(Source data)
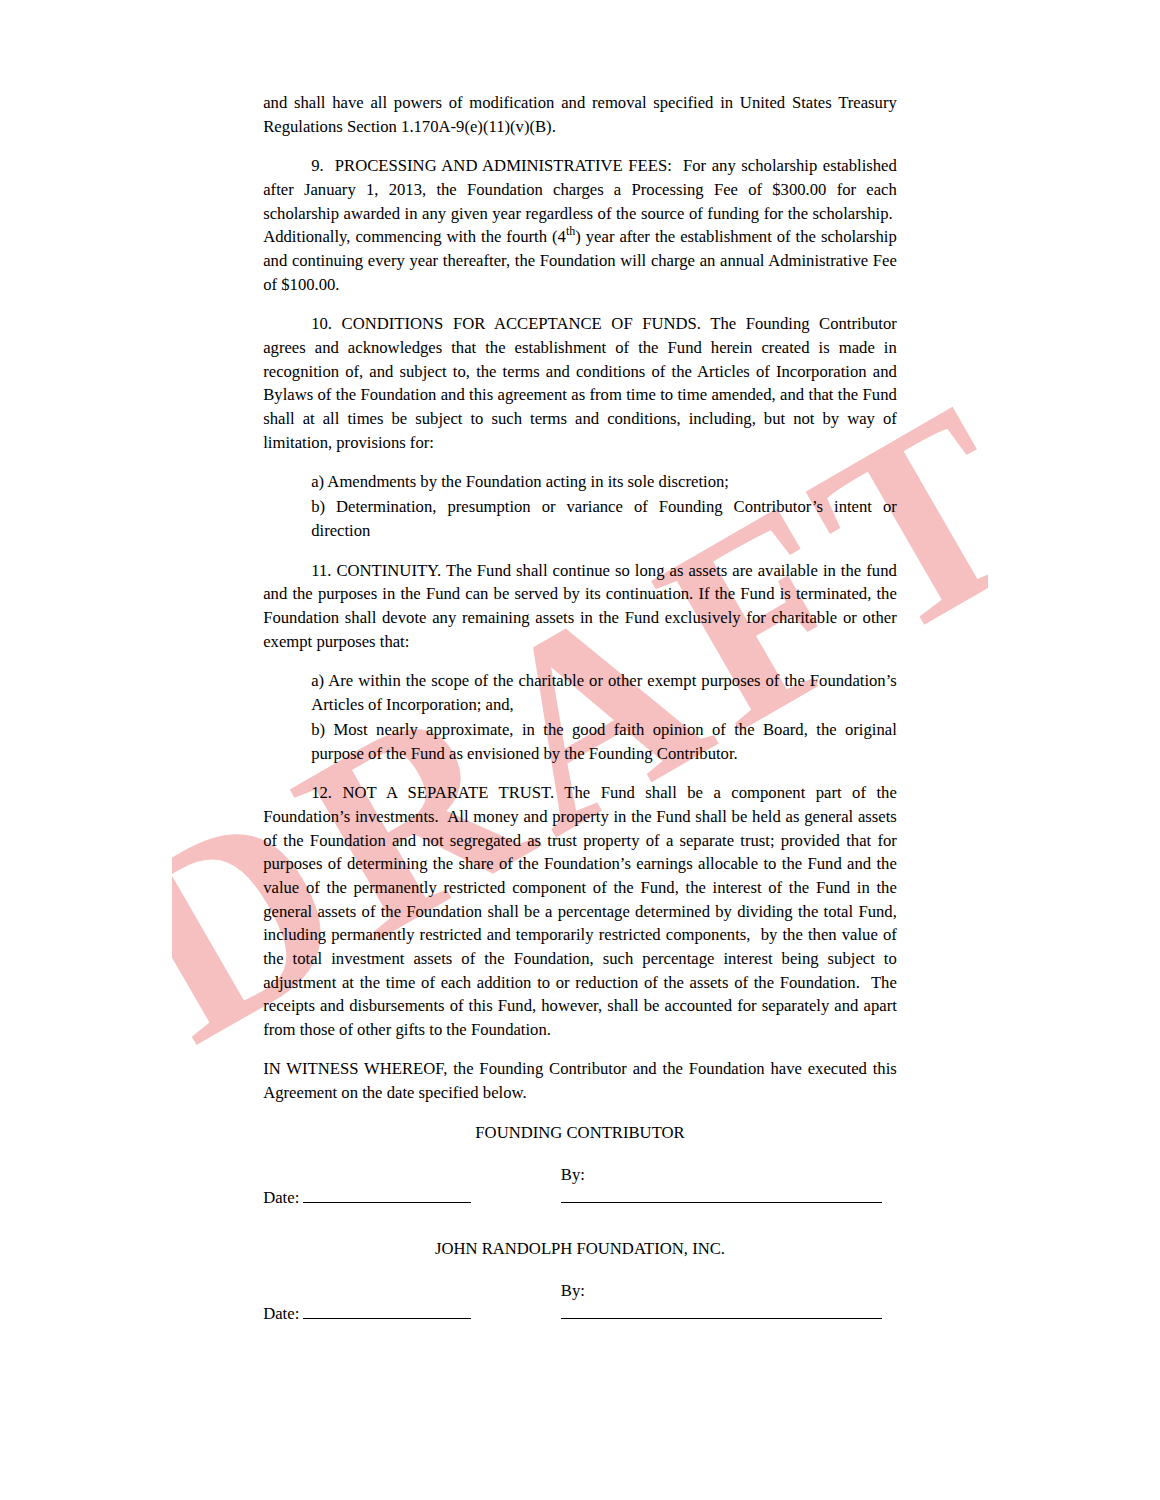DRAFT
and shall have all powers of modification and removal specified in United States Treasury Regulations Section 1.170A-9(e)(11)(v)(B).
9. PROCESSING AND ADMINISTRATIVE FEES: For any scholarship established after January 1, 2013, the Foundation charges a Processing Fee of $300.00 for each scholarship awarded in any given year regardless of the source of funding for the scholarship. Additionally, commencing with the fourth (4th) year after the establishment of the scholarship and continuing every year thereafter, the Foundation will charge an annual Administrative Fee of $100.00.
10. CONDITIONS FOR ACCEPTANCE OF FUNDS. The Founding Contributor agrees and acknowledges that the establishment of the Fund herein created is made in recognition of, and subject to, the terms and conditions of the Articles of Incorporation and Bylaws of the Foundation and this agreement as from time to time amended, and that the Fund shall at all times be subject to such terms and conditions, including, but not by way of limitation, provisions for:
a) Amendments by the Foundation acting in its sole discretion;
b) Determination, presumption or variance of Founding Contributor’s intent or direction
11. CONTINUITY. The Fund shall continue so long as assets are available in the fund and the purposes in the Fund can be served by its continuation. If the Fund is terminated, the Foundation shall devote any remaining assets in the Fund exclusively for charitable or other exempt purposes that:
a) Are within the scope of the charitable or other exempt purposes of the Foundation’s Articles of Incorporation; and,
b) Most nearly approximate, in the good faith opinion of the Board, the original purpose of the Fund as envisioned by the Founding Contributor.
12. NOT A SEPARATE TRUST. The Fund shall be a component part of the Foundation’s investments. All money and property in the Fund shall be held as general assets of the Foundation and not segregated as trust property of a separate trust; provided that for purposes of determining the share of the Foundation’s earnings allocable to the Fund and the value of the permanently restricted component of the Fund, the interest of the Fund in the general assets of the Foundation shall be a percentage determined by dividing the total Fund, including permanently restricted and temporarily restricted components, by the then value of the total investment assets of the Foundation, such percentage interest being subject to adjustment at the time of each addition to or reduction of the assets of the Foundation. The receipts and disbursements of this Fund, however, shall be accounted for separately and apart from those of other gifts to the Foundation.
IN WITNESS WHEREOF, the Founding Contributor and the Foundation have executed this Agreement on the date specified below.
FOUNDING CONTRIBUTOR
| Date: | By: |
JOHN RANDOLPH FOUNDATION, INC.
| Date: | By: |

## PROBLEM DETAILS
Give back the full data exactly as it reads, but drop the pictures.

## SOLVED PROBLEM
DRAFT
and shall have all powers of modification and removal specified in United States Treasury Regulations Section 1.170A-9(e)(11)(v)(B).
9. PROCESSING AND ADMINISTRATIVE FEES: For any scholarship established after January 1, 2013, the Foundation charges a Processing Fee of $300.00 for each scholarship awarded in any given year regardless of the source of funding for the scholarship. Additionally, commencing with the fourth (4th) year after the establishment of the scholarship and continuing every year thereafter, the Foundation will charge an annual Administrative Fee of $100.00.
10. CONDITIONS FOR ACCEPTANCE OF FUNDS. The Founding Contributor agrees and acknowledges that the establishment of the Fund herein created is made in recognition of, and subject to, the terms and conditions of the Articles of Incorporation and Bylaws of the Foundation and this agreement as from time to time amended, and that the Fund shall at all times be subject to such terms and conditions, including, but not by way of limitation, provisions for:
a) Amendments by the Foundation acting in its sole discretion;
b) Determination, presumption or variance of Founding Contributor’s intent or direction
11. CONTINUITY. The Fund shall continue so long as assets are available in the fund and the purposes in the Fund can be served by its continuation. If the Fund is terminated, the Foundation shall devote any remaining assets in the Fund exclusively for charitable or other exempt purposes that:
a) Are within the scope of the charitable or other exempt purposes of the Foundation’s Articles of Incorporation; and,
b) Most nearly approximate, in the good faith opinion of the Board, the original purpose of the Fund as envisioned by the Founding Contributor.
12. NOT A SEPARATE TRUST. The Fund shall be a component part of the Foundation’s investments. All money and property in the Fund shall be held as general assets of the Foundation and not segregated as trust property of a separate trust; provided that for purposes of determining the share of the Foundation’s earnings allocable to the Fund and the value of the permanently restricted component of the Fund, the interest of the Fund in the general assets of the Foundation shall be a percentage determined by dividing the total Fund, including permanently restricted and temporarily restricted components, by the then value of the total investment assets of the Foundation, such percentage interest being subject to adjustment at the time of each addition to or reduction of the assets of the Foundation. The receipts and disbursements of this Fund, however, shall be accounted for separately and apart from those of other gifts to the Foundation.
IN WITNESS WHEREOF, the Founding Contributor and the Foundation have executed this Agreement on the date specified below.
FOUNDING CONTRIBUTOR
| Date: | By: |
JOHN RANDOLPH FOUNDATION, INC.
| Date: | By: |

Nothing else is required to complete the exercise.